Dann klingelte das Telefon, dran der Chef, mir schwante Schlimmes. «Es ist mir so peinlich, aber das Auto ist leider Schrott.» Herr Reinke war nicht, wie versprochen, nur um ein paar Ecken gedüst.

Nein, es musste der Nürburgring sein.

Die Nordschleife hat er ja, oh Wunder, noch unbeschadet überstanden. Aber die Rückfahrt auf der B 257 wurde ihm zum Verhängnis. Am tückischen Felsvorsprung bei Ahrbrück endete das Leben der blauen Plastik-Flunder. Der Rest wurde durch einen Abschleppdienst erledigt, der den Chef gleich mit zurück nach Köln genommen hat.

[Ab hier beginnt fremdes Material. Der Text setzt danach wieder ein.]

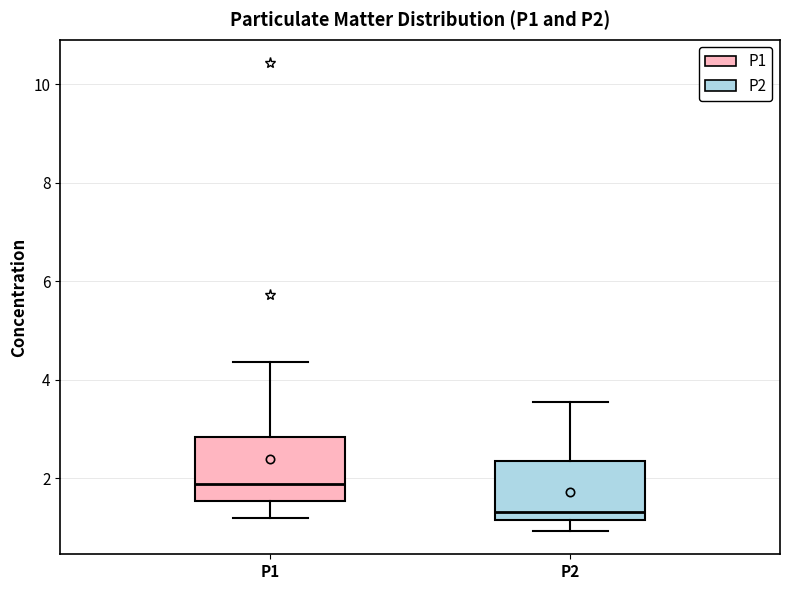

Reading left to right, read every box against the y-axis: the position of its median line, the range the box covers, and the ends of its whiskers. The values are not printed on the chart, so give them approximately, as read against the axis.

P1: median 1.8, box 1.6 to 2.8, whiskers 1.2 to 4.4
P2: median 1.4, box 1.2 to 2.4, whiskers 1.0 to 3.6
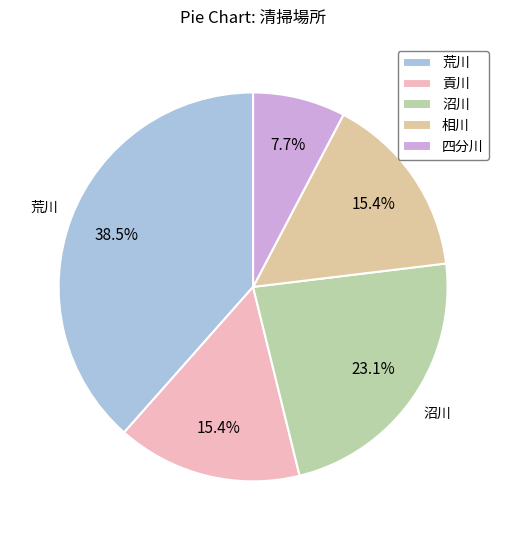

The 貢川 slice represents 9% of the pie. True or false?

False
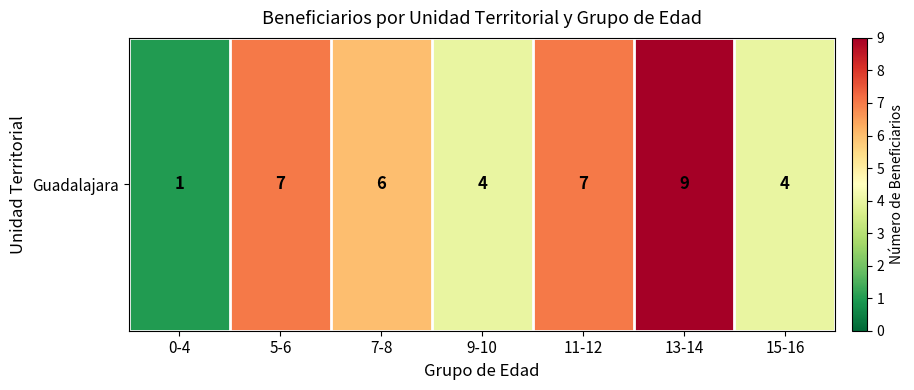

True or false: the data shows 7 at 5-6.

True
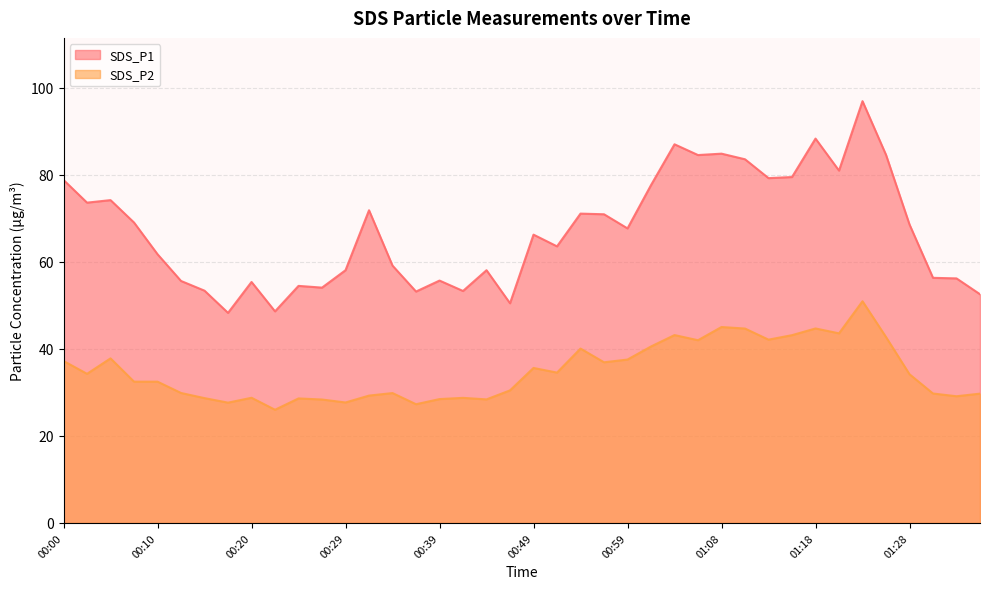

How many series are shown in this chart?

2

Zurück in der Redaktion, fragte mich der glücklicherweise unverletzte Bruchpilot doch allen Ernstes, ob ich nicht den Herrn Hommen über das Missgeschick informieren könne. «Das machste mal schön selbst», ließ ich meinen zerknirschten Chefredakteur wissen, der dann tatsächlich zum Telefon griff und beichtete.

Hommen nahm den Crash-Report laut seiner Assistentin Hella Eisenhuth «aus einer Mischung von Wut und Enttäuschung entgegen und legte kommentar- und grußlos auf».

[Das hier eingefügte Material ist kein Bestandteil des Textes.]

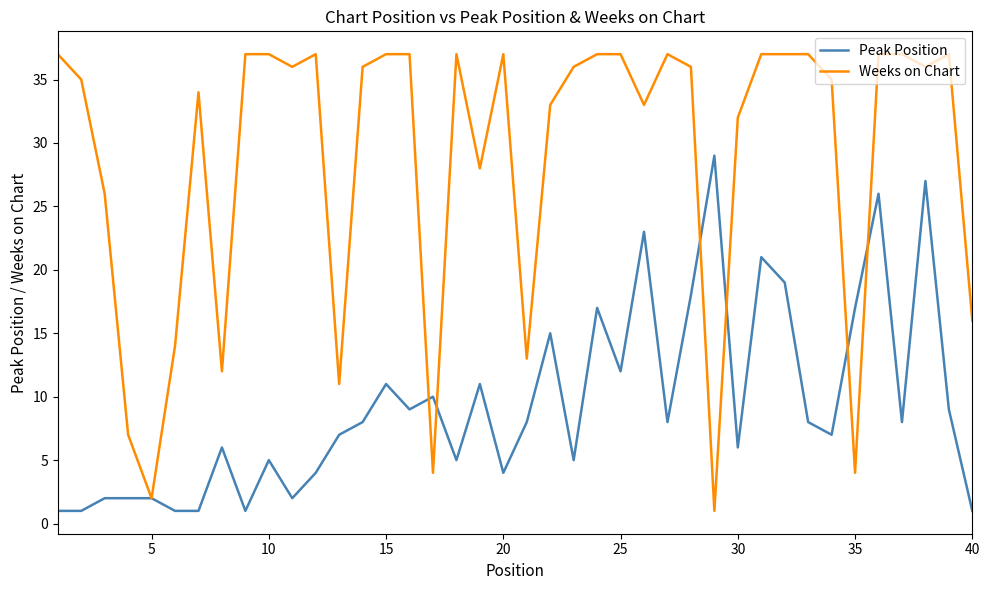

What is the difference between the second highest and second lowest values in the Peak Position series?

26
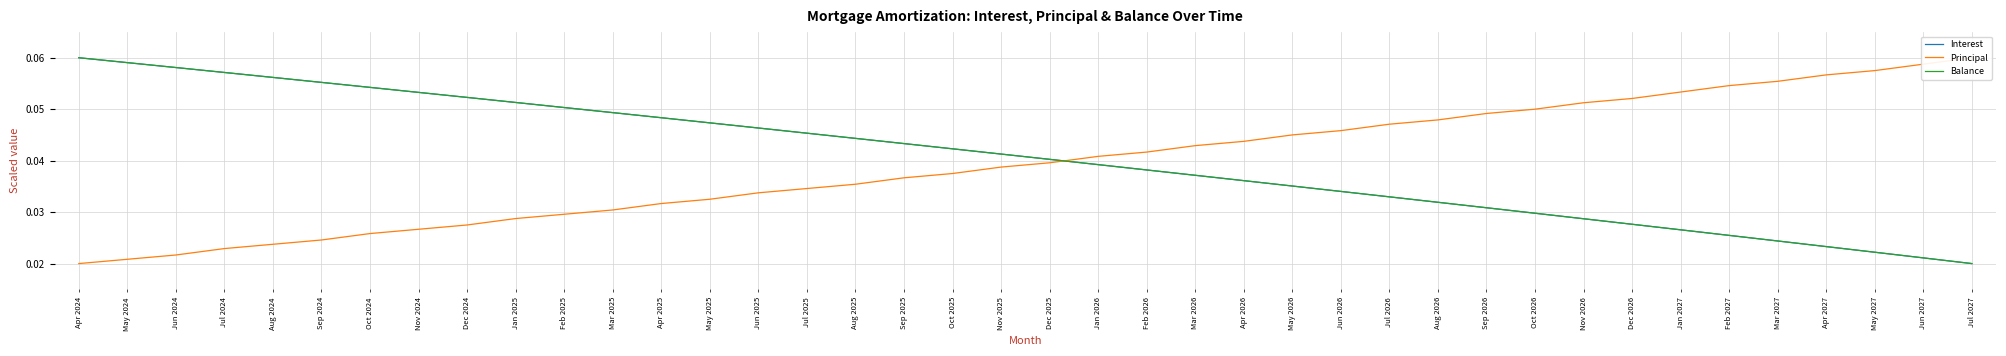

True or false: Balance has a value of 0.0 at Jun 2025.

True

Ein paar Tage später meldete er sich stocksauer bei mir und machte mich gnadenlos zur Sau. Ich hätte sein Vertrauen missbraucht und so weiter und so fort. Und zum Schluss des Mega-Anschisses jammerte er mir noch vor, dass «wir durch ihren Leichtsinn unseren einzigen A 110-Testwagen verloren haben. Das Auto war den Kollegen vom Stern zum Test versprochen und in ein paar Tagen abgeholt werden. Was soll ich denen denn jetzt sagen?»

Es dauerte fast drei Jahre, bis mir der PR-Direktor bei passender Gelegenheit und eingehüllt in Zigarrenrauch ein Friedensangebot machte. Aber wahrscheinlich nur deshalb, weil er jemand für einen neuen Spezialauftrag suchte. Er lud mich zum Mittagessen in sein Stamm-Restaurant «Bitzer Hof» ein, ein piekfeiner Landgasthof, in den er all seine Gäste führte.

Das Meeting dauerte rund vier Stunden. Nach einem ebenso feudalen wie umfangreichen Vier-Gänge-Menü akzeptierte ich das Angebot eines umfangreichen Service- und Leistungs-Pakets, das ich in Form von Mikrofon- und Pressearbeit für Renault-Sport auf seinen ausdrücklichen übernehmen sollte.

Was mit einer zertrümmerten Alpine A 110 und daraus resultierender längerer Funkstille unglücklich begann, endete mit einer neuen Partnerschaft, die mehr als 30 Jahre überdauern sollte.

Georg Heinz Hommen ist am 10. Februar 2020 im fast biblischen Alter von 95 Jahren in seiner Heimatstadt Bonn gestorben.